Problem details
Every line of the records below that holds the word "forma" should be copied out.

Exercise inputs
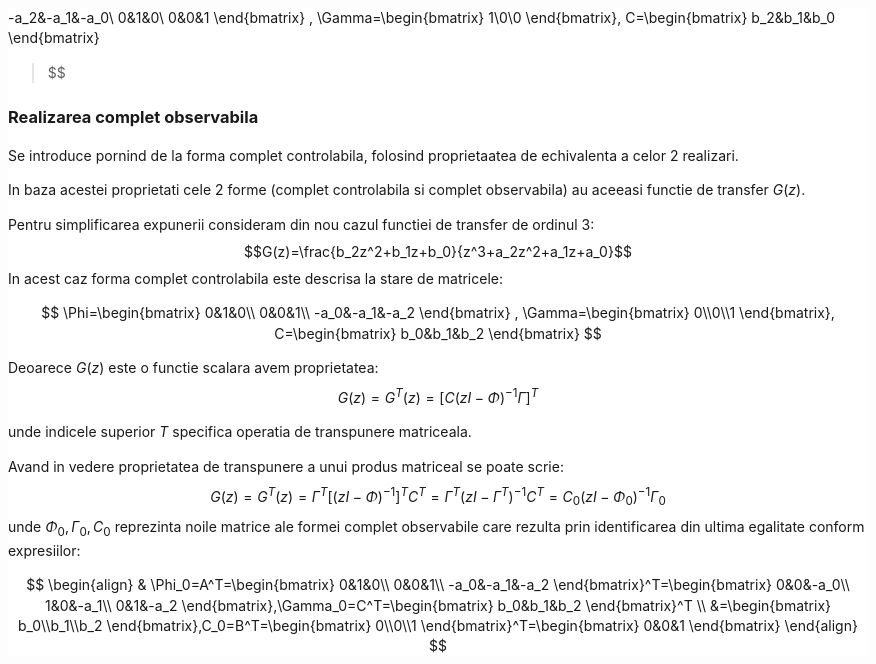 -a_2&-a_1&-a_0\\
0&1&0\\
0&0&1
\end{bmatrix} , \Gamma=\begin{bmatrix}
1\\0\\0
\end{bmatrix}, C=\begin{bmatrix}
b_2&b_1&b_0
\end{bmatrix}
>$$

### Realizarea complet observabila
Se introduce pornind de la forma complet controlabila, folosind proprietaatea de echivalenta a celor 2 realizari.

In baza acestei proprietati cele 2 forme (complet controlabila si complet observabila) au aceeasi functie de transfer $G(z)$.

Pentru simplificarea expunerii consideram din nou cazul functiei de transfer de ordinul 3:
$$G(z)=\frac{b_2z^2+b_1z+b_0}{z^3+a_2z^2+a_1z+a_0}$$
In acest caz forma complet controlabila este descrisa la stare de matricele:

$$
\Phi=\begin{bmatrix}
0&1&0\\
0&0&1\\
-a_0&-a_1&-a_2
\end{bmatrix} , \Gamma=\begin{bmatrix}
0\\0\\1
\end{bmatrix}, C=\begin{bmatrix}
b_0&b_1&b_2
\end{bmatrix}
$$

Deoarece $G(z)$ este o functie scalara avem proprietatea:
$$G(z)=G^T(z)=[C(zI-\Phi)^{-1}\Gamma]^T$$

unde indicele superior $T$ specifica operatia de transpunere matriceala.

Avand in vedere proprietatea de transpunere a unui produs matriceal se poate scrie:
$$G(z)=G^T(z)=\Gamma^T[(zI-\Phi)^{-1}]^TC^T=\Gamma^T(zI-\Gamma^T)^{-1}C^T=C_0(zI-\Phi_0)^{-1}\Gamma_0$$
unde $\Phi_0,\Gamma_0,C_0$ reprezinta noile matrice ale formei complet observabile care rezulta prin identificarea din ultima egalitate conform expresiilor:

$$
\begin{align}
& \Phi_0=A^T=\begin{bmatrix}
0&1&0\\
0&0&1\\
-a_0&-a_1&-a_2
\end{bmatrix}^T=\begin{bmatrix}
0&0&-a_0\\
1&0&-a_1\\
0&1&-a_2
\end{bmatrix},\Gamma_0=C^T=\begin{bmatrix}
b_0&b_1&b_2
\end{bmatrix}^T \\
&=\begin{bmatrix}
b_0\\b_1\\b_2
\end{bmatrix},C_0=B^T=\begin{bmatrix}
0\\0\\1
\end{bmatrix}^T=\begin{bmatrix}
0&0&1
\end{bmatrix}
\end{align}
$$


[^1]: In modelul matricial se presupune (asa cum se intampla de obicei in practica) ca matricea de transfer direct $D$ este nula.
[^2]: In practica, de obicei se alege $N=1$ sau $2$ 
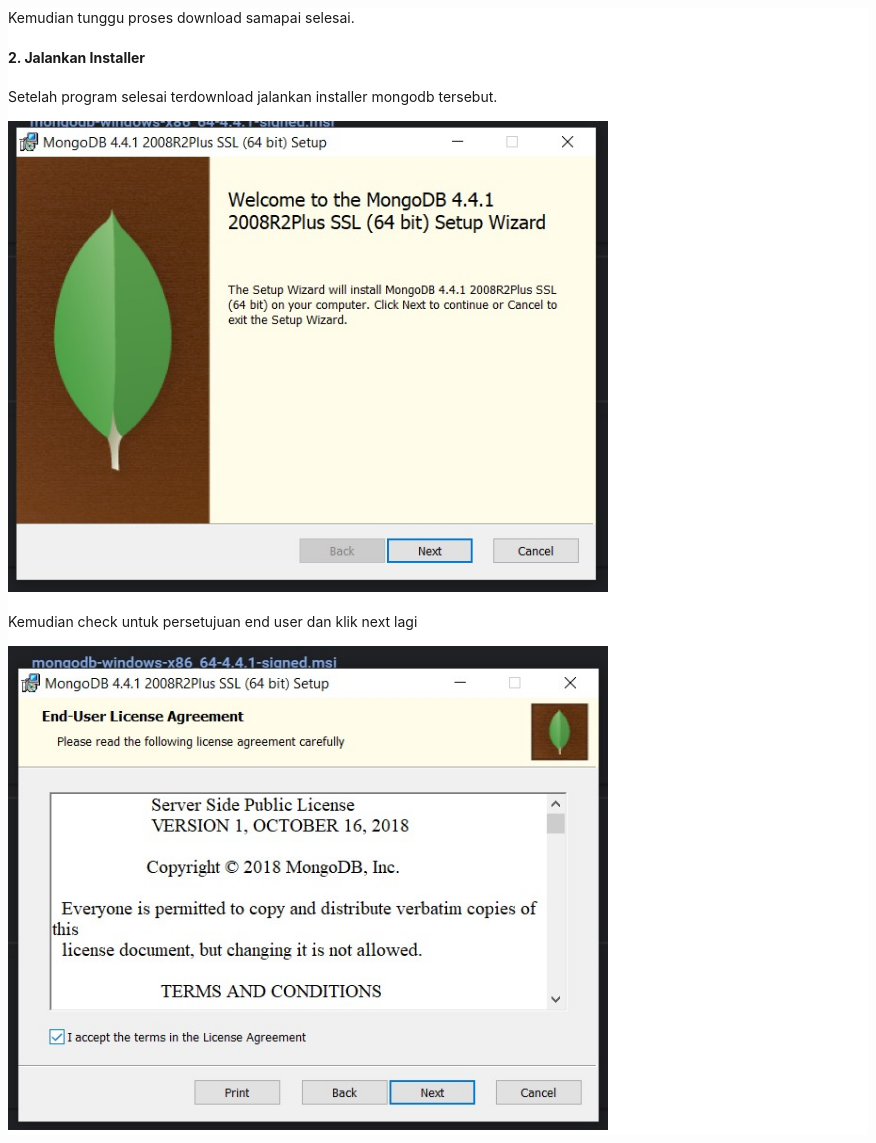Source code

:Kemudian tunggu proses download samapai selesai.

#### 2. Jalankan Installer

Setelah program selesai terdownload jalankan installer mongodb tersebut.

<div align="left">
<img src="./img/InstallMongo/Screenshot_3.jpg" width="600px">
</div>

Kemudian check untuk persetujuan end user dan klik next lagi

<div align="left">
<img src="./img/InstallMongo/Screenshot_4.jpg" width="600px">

Task output
Se introduce pornind de la forma complet controlabila, folosind proprietaatea de echivalenta a celor 2 realizari.
In acest caz forma complet controlabila este descrisa la stare de matricele:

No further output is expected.